Passed our certification test today! Meadow made me look good after I almost screwed it up with a nav error!

Many thanks to Chris McDonald for his great simulated test he set up for me last week. He gave me the confidence to test for II instead of III!

Thanks Chris!!

Craig


----------



## Nancy Jocoy (Apr 19, 2006)

Congrats. What time of day did you take it? Tell me it was 6am ?!?


----------



## Craig Snyder (May 7, 2012)

Started at about 11:50. Find was about 12:50

Hot and humid! I was drenched!

Craig


----------



## Peter Cavallaro (Dec 1, 2010)

Congrats to you and dog, well done.


----------



## julie allen (Dec 24, 2010)

Way to go! Congrats to you both


----------



## Gerald Dunn (Sep 24, 2011)

way to go to both you and your dog


----------



## Amy Hisaoka (May 3, 2012)

Congratulations!


----------



## Nancy Jocoy (Apr 19, 2006)

Excellent. Rough time of day all the way around to test for sure.


----------



## Joby Becker (Dec 13, 2009)

awesome...congrats


----------



## Bob Scott (Mar 30, 2006)

Excellent job under tough conditions!!


----------



## Jackie Lockard (Oct 20, 2009)

Congrats!!


----------



## Craig Snyder (May 7, 2012)

Nancy Jocoy said:


> Excellent. Rough time of day all the way around to test for sure.
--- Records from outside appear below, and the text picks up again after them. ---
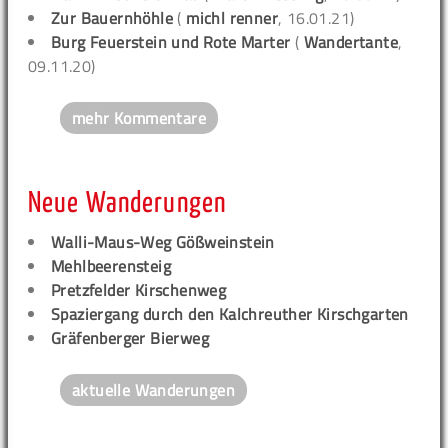
Zur Bauernhöhle
(
michl renner
, 16.01.21)
Burg Feuerstein und Rote Marter
(
Wandertante
,
09.11.20)
mehr Kommentare
Neue Wanderungen
Walli-Maus-Weg Gößweinstein
Mehlbeerensteig
Pretzfelder Kirschenweg
Spaziergang durch den Kalchreuther Kirschgarten
Gräfenberger Bierweg
aktuelle Wanderungen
It's those South Carolina roots she has. She was a rescue from SC and brought north for adoption. That's how we got her. Never picked her for SAR work, just to be a spoiled pet. Now she's both!

Craig


----------



## mel boschwitz (Apr 23, 2010)

Congratulations Chris! Very impressive!


----------



## Sally Crunkleton (Jan 13, 2012)

Great job and congrats to you and your dog


----------



## Chris McDonald (May 29, 2008)

Ahhh, good for you guys! You put your time in and got it. It must abeen hot, I had a good time working with you guys and learned a lot. Ill send you a PM 

At least Im good at getting lost
Congratulations again


----------



## Nicole Stark (Jul 22, 2009)

Well done


----------